> CONSIGNE
Réécrivez tout ce qui va de « Le sport pendant » jusqu'à « des troupes ? » dans l'article sur le sport pendant la drôle de guerre, en mettant « militaires » à la place de « soldats ».

Le sport pendant la "drôle de guerre" : occuper les soldats ?
Sous-titre
Par François Cochet, agrégé et docteur en histoire, professeur émérite d’histoire contemporaine à l’Université de Lorraine-Metz

Début septembre 1939, la France et le Royaume-Uni déclarent la guerre à l'Allemagne après l'invasion de la Pologne. Cependant, aucune bataille majeure n'aura lieu avant mai 1940. Durant ces longs mois, les soldats français, partis pour se battre, vivent l’attente. Que font ces hommes pour combattre l’ennui ? Comment entretient-on alors le dynamisme des troupes ?
Le 3 septembre 1939, 5 345 000 ressortissants français sont mobilisés. Les soldats français rappelés à leur devoir de défense ne sont plus dans l’état d’esprit du « lâche soulagement » d’un an auparavant lors des accords de Munich. Ils ont compris qu’il fallait arrêter Hitler et venir en aide à la Pologne. Tout comme en 1914, c’est la ferme résignation qui l’emporte. Mais à la différence de 1914, où les combats s’étaient enchaînés avec une extrême violence dans les jours qui avaient suivi la déclaration de guerre par l’Allemagne, en 1939 les armées françaises s’installent dans une longue et délétère inactivité guerrière de huit mois, du moins pour l’immense majorité des soldats.
La guerre factice, février 1940 : les soldats français attendent la soupe.
© Tallandier / Bridgeman Images
Comment maintenir le moral de ces troupes qui ne combattent pas et qui oublient, au fur et à mesure que les mois passent, pourquoi elles sont encore sous l’uniforme alors que la Pologne est vaincue ? Le sport fait alors partie de la liste des solutions envisagées pour « désennuyer » les soldats et combattre certaines de leurs fâcheuses tendances comportementales. Le but est-il atteint à la fin de l’hiver 1940 ?
La "dépression d'hiver"
Les premiers combats se font attendre, d’autant que l’état-major français estime ne pas pouvoir passer à une offensive de grande ampleur avant le printemps 1941. Les soldats s’installent alors dans une forme de routine. Du 9 au 24 septembre 1939, les Français lancent, fort mollement, une tentative d’action sur la Sarre, censée soulager les forces polonaises. Les Allemands se défendent à moindre coût, sans ramener des troupes de Pologne, grâce à la densité de leur réseau de mines. Dès le 22 septembre, l’attaque prévue sur Sarrelouis est suspendue, Hitler ayant annoncé la fin de la campagne de Pologne le 18 septembre, même si bien des unités polonaises continuent de résister à cette date.

> MATÉRIEL FOURNI
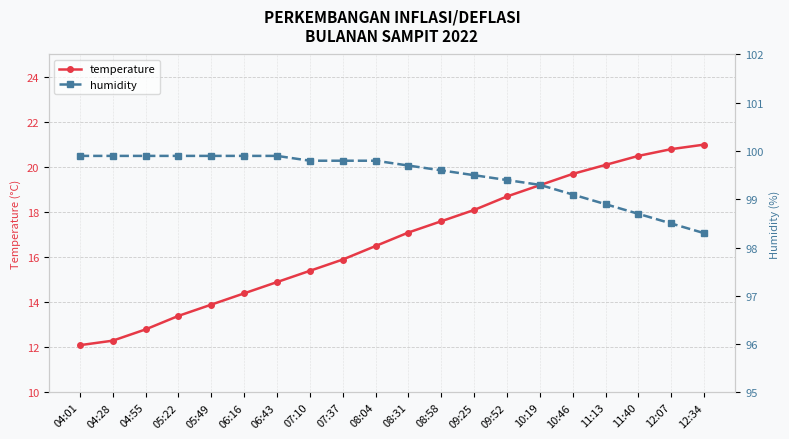

Reading left to right, what are all the values shown in this chart?

temperature: 04:01=12.1	04:28=12.3	04:55=12.8	05:22=13.4	05:49=13.9	06:16=14.4	06:43=14.9	07:10=15.4	07:37=15.9	08:04=16.5	08:31=17.1	08:58=17.6	09:25=18.1	09:52=18.7	10:19=19.2	10:46=19.7	11:13=20.1	11:40=20.5	12:07=20.8	12:34=21.0
humidity: 04:01=99.9	04:28=99.9	04:55=99.9	05:22=99.9	05:49=99.9	06:16=99.9	06:43=99.9	07:10=99.8	07:37=99.8	08:04=99.8	08:31=99.7	08:58=99.6	09:25=99.5	09:52=99.4	10:19=99.3	10:46=99.1	11:13=98.9	11:40=98.7	12:07=98.5	12:34=98.3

> RÉPONSE
Le sport pendant la "drôle de guerre" : occuper les militaires ?
Sous-titre
Par François Cochet, agrégé et docteur en histoire, professeur émérite d’histoire contemporaine à l’Université de Lorraine-Metz

Début septembre 1939, la France et le Royaume-Uni déclarent la guerre à l'Allemagne après l'invasion de la Pologne. Cependant, aucune bataille majeure n'aura lieu avant mai 1940. Durant ces longs mois, les militaires français, partis pour se battre, vivent l’attente. Que font ces hommes pour combattre l’ennui ? Comment entretient-on alors le dynamisme des troupes ?